## Problem to work on
Count the lines below holding "array" and answer with that number only.

## Data for this task

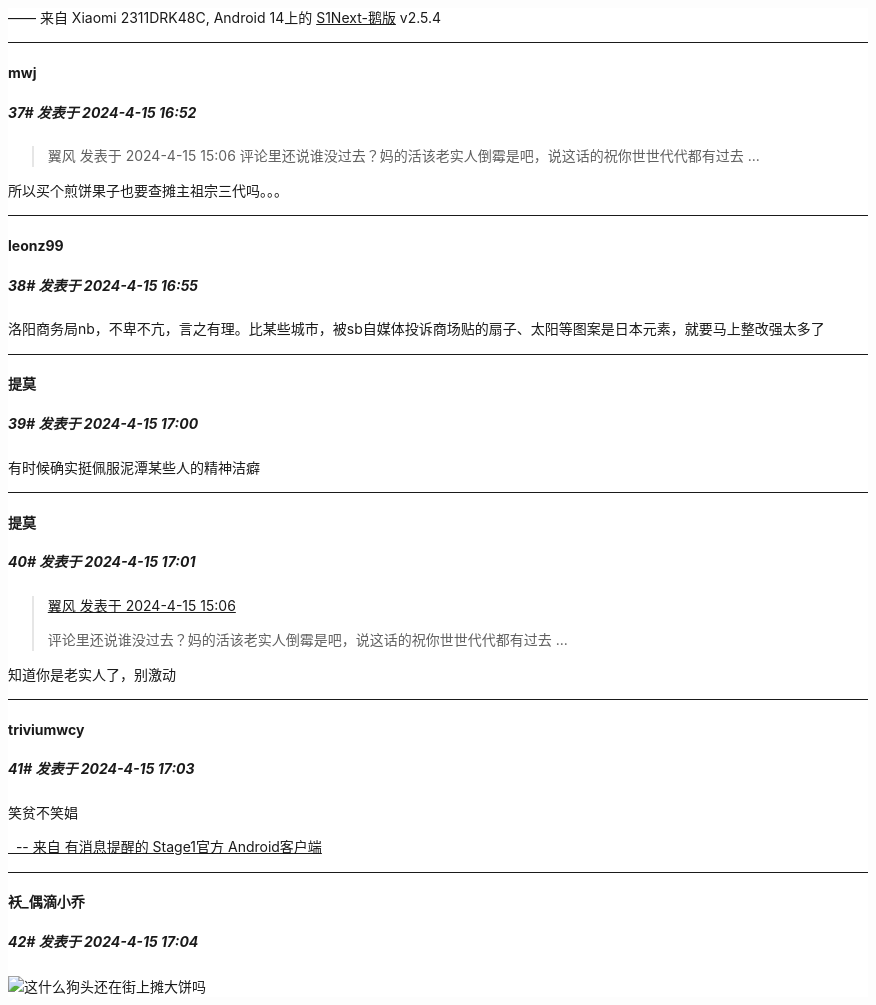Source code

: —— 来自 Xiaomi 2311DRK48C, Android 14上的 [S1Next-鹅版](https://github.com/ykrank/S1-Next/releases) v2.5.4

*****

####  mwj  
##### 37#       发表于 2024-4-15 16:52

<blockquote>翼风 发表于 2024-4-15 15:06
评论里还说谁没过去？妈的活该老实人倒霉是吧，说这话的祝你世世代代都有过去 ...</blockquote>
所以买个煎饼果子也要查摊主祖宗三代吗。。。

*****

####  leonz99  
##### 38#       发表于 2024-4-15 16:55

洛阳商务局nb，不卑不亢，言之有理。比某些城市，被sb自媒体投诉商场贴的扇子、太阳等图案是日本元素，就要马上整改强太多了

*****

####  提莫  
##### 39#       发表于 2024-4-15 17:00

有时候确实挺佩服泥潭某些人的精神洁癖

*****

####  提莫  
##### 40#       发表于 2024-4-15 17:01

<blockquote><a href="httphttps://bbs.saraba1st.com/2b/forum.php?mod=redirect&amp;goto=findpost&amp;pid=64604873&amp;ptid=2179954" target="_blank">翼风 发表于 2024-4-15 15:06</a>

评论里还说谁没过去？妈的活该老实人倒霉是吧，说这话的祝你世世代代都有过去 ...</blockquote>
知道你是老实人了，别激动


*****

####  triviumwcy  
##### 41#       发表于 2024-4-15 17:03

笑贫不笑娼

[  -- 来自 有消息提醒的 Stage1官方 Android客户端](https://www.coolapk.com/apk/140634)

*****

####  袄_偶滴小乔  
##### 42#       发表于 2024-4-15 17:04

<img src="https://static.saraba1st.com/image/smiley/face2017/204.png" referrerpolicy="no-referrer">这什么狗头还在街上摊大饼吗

* * *

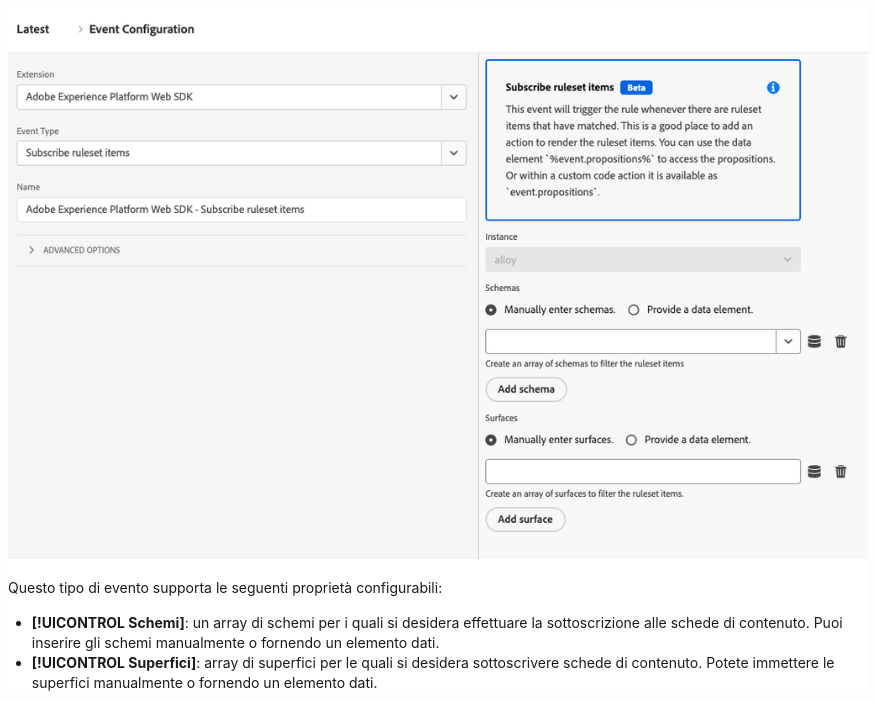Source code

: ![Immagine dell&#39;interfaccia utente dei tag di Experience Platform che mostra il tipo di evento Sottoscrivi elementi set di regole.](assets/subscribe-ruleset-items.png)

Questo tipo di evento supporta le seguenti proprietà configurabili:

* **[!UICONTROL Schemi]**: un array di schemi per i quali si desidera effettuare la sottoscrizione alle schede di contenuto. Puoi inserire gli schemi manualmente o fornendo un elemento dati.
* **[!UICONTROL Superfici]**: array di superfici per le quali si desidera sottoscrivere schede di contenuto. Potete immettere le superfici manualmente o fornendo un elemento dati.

## Expected answer
2